Ocurre que nuestro fotógrafo no es un “extranjero” –es decir, un extraño al ámbito, según Duque en Salsa y control– y de seguro conoció también ese lado oscuro que aquí voluntariamente no se reproduce debido, tal vez, a los efectos que produjo en la sociedad los excesos de una de las cintas más duras y taquilleras del momento: Soy un delincuente le asignó un adjetivo al habitante del cerro. Quizá sin quererlo lo rayó. Y ese muchacho que vacila a punta de tres-en-uno en un matiné del 79, ese expositor del poscostumbrismo, vino a demostrar, entre otras cosas, que los malandros y las prostitutas eran una minoría en marginalia. (Y lo siguen siendo, pese a la autoridad otorgada por el gobierno actual). De allí la exclusión y, a la vez, la necesidad de presentar los trabajos y los días (Freddy o el latonero en acción), los usos y costumbres (el juego del trompito, el papagayo, el reto de los cocos en Semana Santa), la trascendencia o la esperanza (las preñadas), la integración del pasado rural y la voluntad de abrirse camino al andar y hacer ciudad, en dos fotos memorables, perfectas: la una, “Eugenio y sus gallos”, que en el cielo poético une a Rulfo y Armas Alfonzo con Igor Barreto, y la otra, “Haciendo las escaleras”, que en el plano terrenal hace que los hombres solidarios suban a sus casas, se subdesarrollen, se reproduzcan y mueran.
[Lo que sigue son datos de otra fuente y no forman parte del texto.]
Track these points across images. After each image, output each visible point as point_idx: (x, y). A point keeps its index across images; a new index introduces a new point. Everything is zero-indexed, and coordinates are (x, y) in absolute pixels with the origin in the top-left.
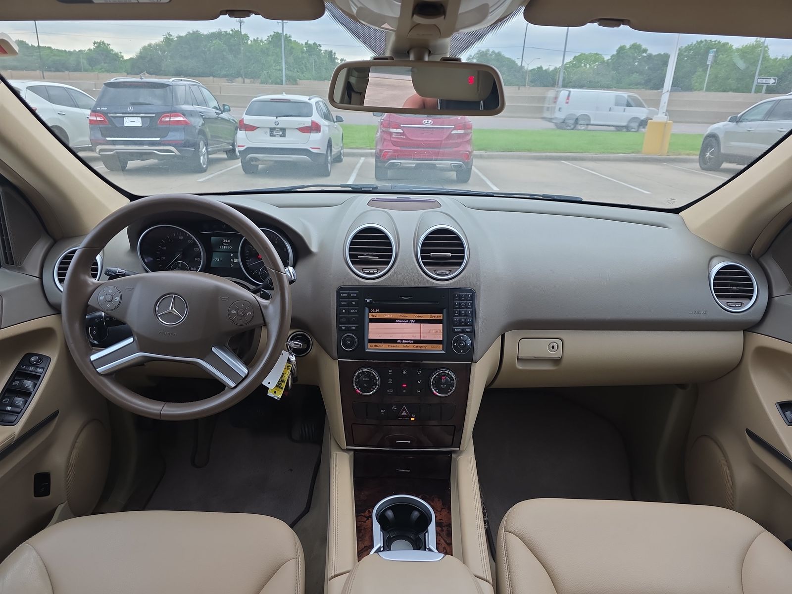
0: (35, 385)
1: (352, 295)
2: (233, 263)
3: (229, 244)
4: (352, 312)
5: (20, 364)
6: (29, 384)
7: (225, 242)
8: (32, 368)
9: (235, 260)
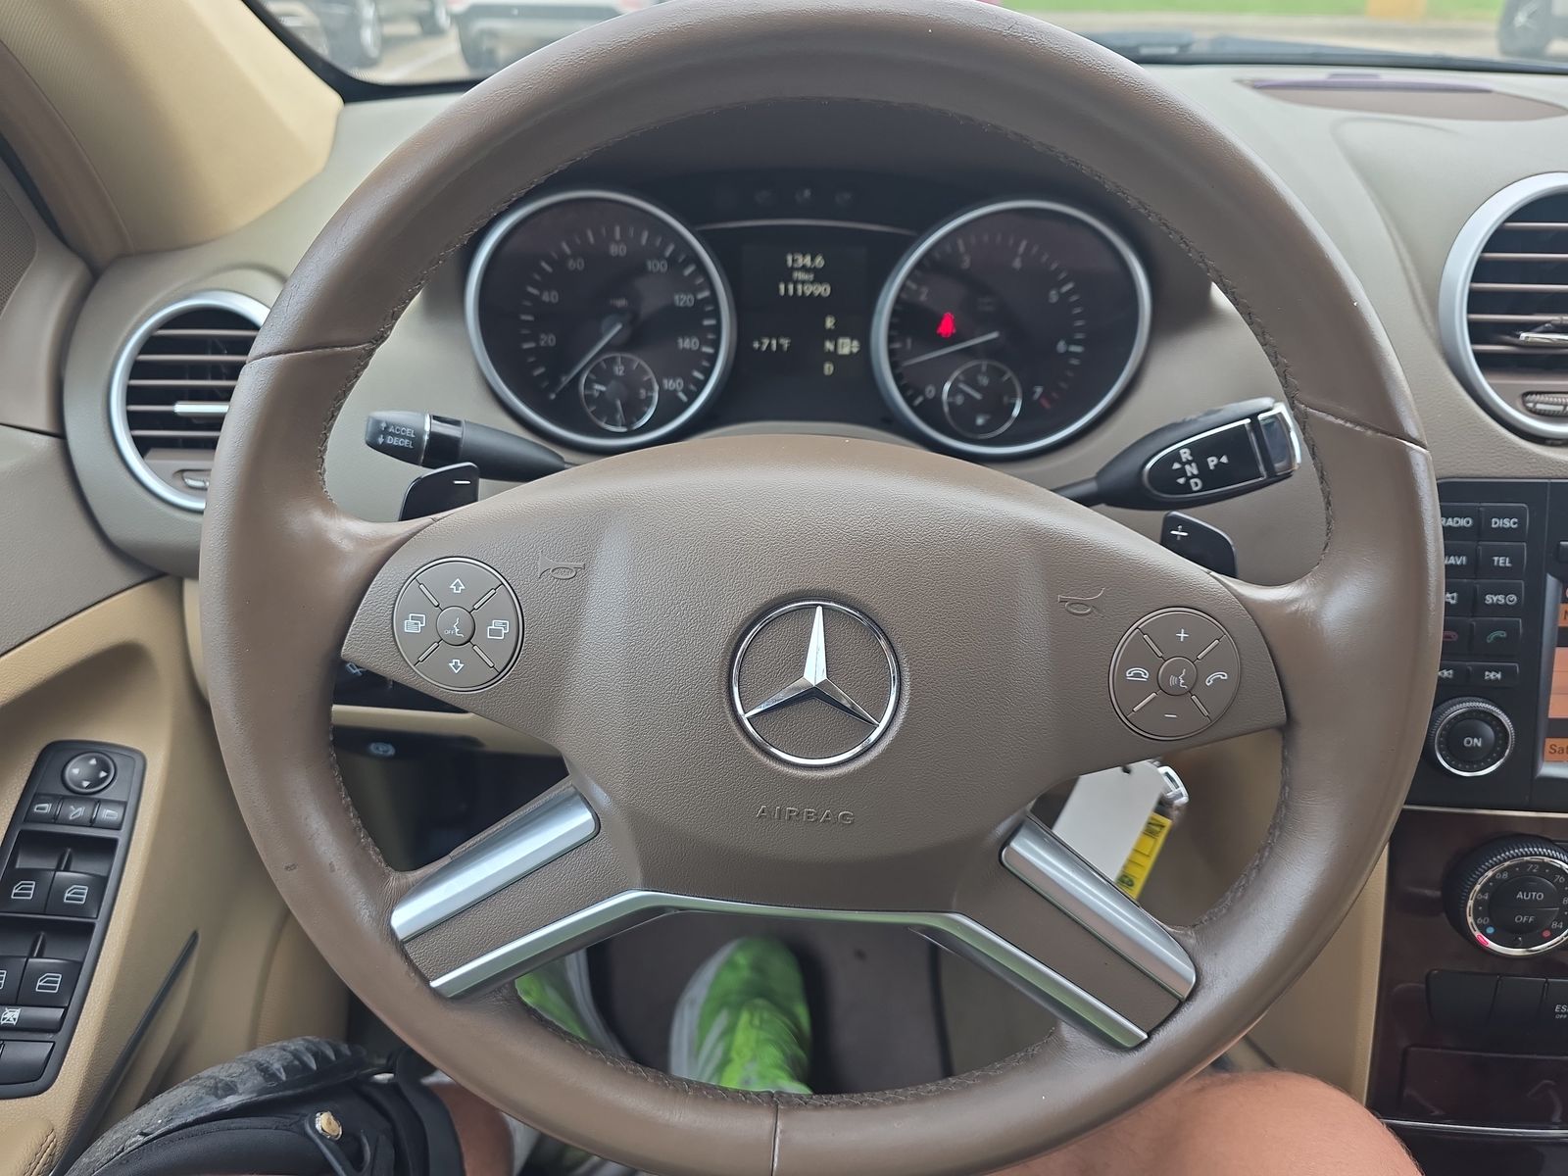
0: (99, 885)
1: (1496, 523)
2: (834, 357)
3: (819, 276)
4: (1496, 606)
5: (30, 795)
6: (73, 881)
7: (804, 269)
8: (78, 811)
9: (847, 346)
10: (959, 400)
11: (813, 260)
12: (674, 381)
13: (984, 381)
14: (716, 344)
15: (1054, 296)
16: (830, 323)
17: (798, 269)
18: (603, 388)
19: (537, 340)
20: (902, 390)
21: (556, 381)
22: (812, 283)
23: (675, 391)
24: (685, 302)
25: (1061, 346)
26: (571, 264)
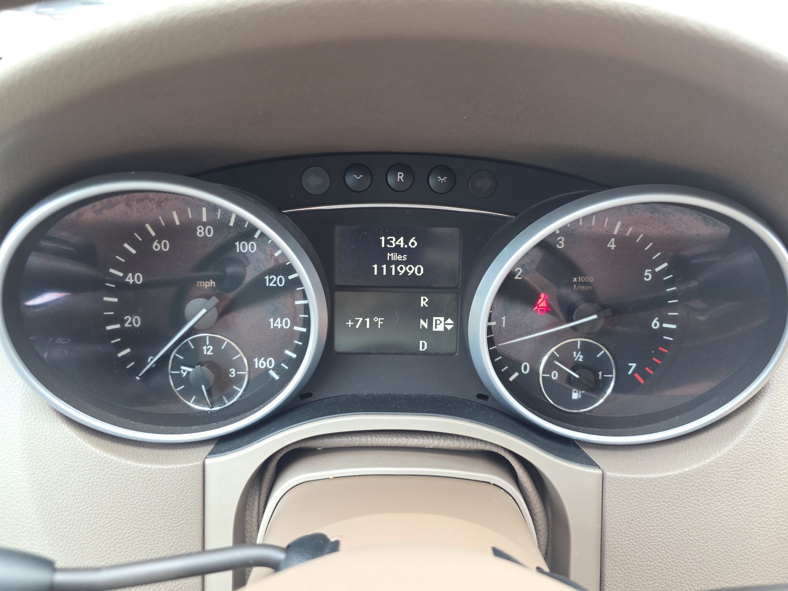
2: (428, 333)
3: (413, 257)
7: (398, 249)
9: (442, 324)
10: (555, 375)
11: (406, 242)
12: (265, 360)
13: (579, 357)
14: (307, 323)
15: (648, 275)
16: (424, 302)
17: (392, 250)
18: (190, 370)
19: (123, 322)
20: (497, 367)
21: (142, 363)
22: (406, 263)
23: (267, 370)
24: (275, 283)
25: (655, 324)
26: (156, 246)
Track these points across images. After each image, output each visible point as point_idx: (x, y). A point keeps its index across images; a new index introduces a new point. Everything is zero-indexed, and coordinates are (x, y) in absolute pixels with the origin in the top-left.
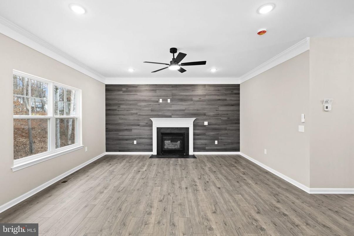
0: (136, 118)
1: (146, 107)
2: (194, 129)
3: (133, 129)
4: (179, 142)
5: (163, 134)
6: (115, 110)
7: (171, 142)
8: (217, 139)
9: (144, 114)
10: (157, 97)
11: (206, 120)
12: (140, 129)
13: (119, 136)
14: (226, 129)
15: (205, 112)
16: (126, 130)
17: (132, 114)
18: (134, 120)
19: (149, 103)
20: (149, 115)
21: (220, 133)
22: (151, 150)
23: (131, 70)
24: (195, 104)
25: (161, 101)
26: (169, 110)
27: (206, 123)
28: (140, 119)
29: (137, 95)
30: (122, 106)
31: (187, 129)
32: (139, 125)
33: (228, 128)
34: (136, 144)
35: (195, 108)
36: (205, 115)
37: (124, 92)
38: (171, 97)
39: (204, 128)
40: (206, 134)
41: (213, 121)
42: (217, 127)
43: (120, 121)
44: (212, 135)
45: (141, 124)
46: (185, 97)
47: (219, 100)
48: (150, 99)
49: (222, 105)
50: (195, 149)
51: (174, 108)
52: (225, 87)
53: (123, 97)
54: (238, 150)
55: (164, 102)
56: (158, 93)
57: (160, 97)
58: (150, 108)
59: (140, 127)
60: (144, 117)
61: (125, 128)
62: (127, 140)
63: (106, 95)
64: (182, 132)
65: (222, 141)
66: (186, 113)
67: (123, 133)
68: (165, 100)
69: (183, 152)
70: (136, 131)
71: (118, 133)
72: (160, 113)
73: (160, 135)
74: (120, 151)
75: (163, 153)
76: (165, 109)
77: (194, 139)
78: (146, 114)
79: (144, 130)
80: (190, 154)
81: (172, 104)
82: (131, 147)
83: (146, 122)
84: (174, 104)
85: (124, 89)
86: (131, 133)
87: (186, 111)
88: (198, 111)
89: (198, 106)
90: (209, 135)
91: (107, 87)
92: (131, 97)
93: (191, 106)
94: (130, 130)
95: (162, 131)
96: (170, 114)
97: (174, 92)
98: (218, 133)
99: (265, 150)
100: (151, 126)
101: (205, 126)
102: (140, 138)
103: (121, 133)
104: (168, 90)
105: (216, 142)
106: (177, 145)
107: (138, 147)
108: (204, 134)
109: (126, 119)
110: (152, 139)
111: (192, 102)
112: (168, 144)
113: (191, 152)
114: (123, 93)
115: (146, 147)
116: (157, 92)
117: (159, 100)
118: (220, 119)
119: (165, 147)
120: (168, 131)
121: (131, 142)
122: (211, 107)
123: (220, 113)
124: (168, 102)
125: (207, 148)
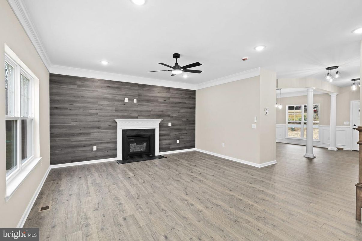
0: (96, 119)
1: (109, 107)
2: (160, 130)
3: (92, 132)
4: (145, 144)
5: (129, 136)
6: (66, 109)
7: (137, 144)
8: (179, 139)
9: (106, 114)
10: (123, 96)
11: (170, 121)
12: (102, 132)
13: (72, 142)
14: (185, 129)
15: (169, 113)
16: (83, 134)
17: (91, 114)
18: (93, 122)
19: (114, 103)
20: (113, 116)
21: (181, 133)
22: (115, 156)
23: (105, 63)
24: (160, 105)
25: (126, 100)
26: (135, 111)
27: (170, 124)
28: (101, 120)
29: (97, 91)
30: (76, 104)
31: (154, 130)
32: (99, 128)
33: (187, 128)
34: (96, 150)
35: (161, 110)
36: (169, 116)
37: (79, 86)
38: (138, 97)
39: (168, 129)
40: (170, 134)
41: (176, 122)
42: (179, 127)
43: (73, 124)
44: (175, 135)
45: (103, 126)
46: (151, 98)
47: (181, 103)
48: (114, 97)
49: (182, 108)
50: (161, 150)
51: (140, 108)
52: (185, 92)
53: (77, 92)
54: (194, 146)
55: (130, 102)
56: (124, 91)
57: (125, 96)
58: (114, 108)
59: (101, 130)
60: (107, 118)
61: (81, 131)
62: (83, 146)
63: (50, 88)
64: (148, 133)
65: (183, 140)
66: (152, 114)
67: (78, 138)
68: (131, 100)
69: (149, 154)
70: (95, 135)
71: (70, 138)
72: (126, 114)
73: (126, 138)
74: (73, 161)
75: (128, 157)
76: (131, 109)
77: (160, 140)
78: (109, 114)
79: (107, 133)
80: (156, 155)
81: (139, 105)
82: (89, 154)
83: (109, 123)
84: (140, 105)
85: (78, 83)
86: (89, 138)
87: (152, 113)
88: (163, 113)
89: (163, 108)
90: (172, 136)
91: (53, 78)
92: (88, 93)
93: (157, 107)
94: (89, 134)
95: (128, 133)
96: (136, 115)
97: (140, 92)
98: (179, 133)
99: (223, 144)
100: (115, 128)
101: (169, 126)
102: (101, 143)
103: (74, 139)
104: (135, 90)
105: (178, 141)
106: (143, 147)
107: (99, 154)
108: (168, 135)
109: (82, 121)
110: (116, 142)
111: (158, 104)
112: (134, 148)
113: (157, 153)
114: (77, 87)
115: (110, 152)
116: (122, 90)
117: (125, 99)
118: (181, 120)
119: (131, 151)
120: (134, 134)
121: (89, 148)
122: (175, 109)
123: (181, 114)
124: (135, 102)
125: (171, 147)
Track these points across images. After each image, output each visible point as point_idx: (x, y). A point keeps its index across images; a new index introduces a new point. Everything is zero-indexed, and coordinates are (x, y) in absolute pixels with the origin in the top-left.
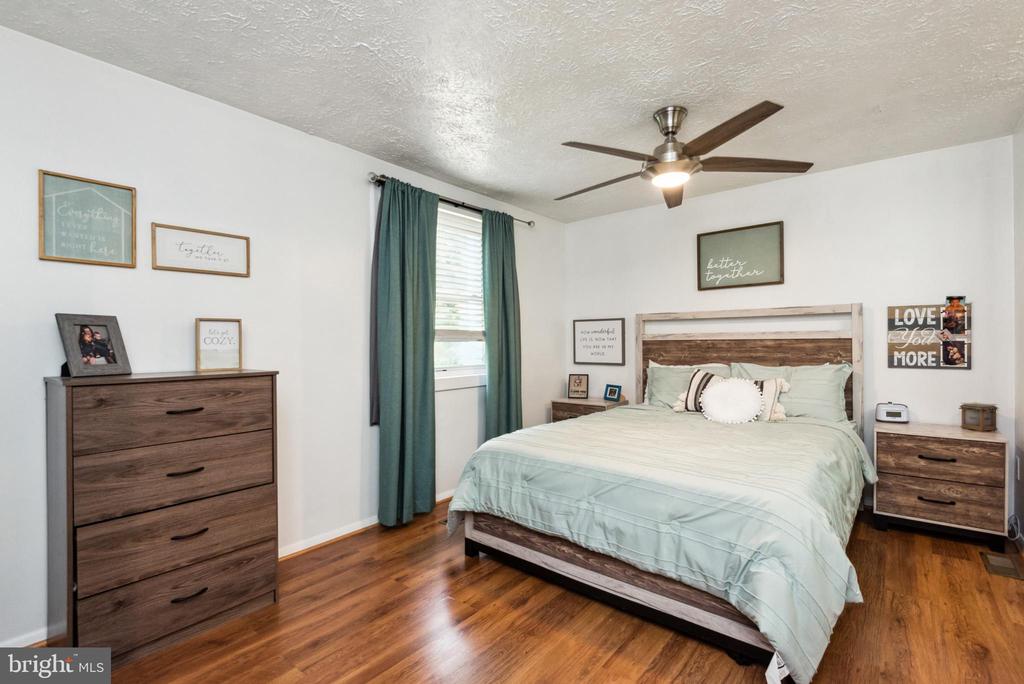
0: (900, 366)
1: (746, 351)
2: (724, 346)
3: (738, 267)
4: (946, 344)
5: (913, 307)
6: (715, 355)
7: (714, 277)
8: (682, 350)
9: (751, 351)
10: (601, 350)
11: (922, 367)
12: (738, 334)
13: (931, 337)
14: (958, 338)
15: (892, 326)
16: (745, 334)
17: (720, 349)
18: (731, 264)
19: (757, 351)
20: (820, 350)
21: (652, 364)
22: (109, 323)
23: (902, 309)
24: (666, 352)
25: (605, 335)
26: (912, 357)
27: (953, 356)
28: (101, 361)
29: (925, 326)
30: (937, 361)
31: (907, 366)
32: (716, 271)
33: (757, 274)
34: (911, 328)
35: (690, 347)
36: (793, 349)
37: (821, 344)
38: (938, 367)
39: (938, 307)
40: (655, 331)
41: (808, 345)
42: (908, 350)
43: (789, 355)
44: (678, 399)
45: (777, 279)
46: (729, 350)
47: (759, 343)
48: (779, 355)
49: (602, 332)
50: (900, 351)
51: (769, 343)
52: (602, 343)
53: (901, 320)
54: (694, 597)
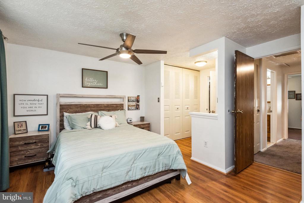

La nueva edición de esta suerte de crónicas cerrícolas realizada entre 2005 y 2011 fusiona a color figura y fondo para relatar el destino en aquel hábitat. El reflejo del tiempo habla de parejas eternas (Carlucho y Marlene, Magaly y Wilfredo, Héctor y Elizabeth), nuevos rostros y cambios fisonómicos que uniforman penas y alegrías con una sonrisa, la misma, la de siempre. Y todos ellos, los antiguos vecinos de Carlos Germán, hoy vuelven para celebrarlo, para brindar por los cuarenta años de su oficio artístico. Y yo, que sin saberlo entonces también fui un poco su vecino, quisiera colarme en una de esas fotos para salir como un holograma y decirle al autor: ¡Salud, parroquia!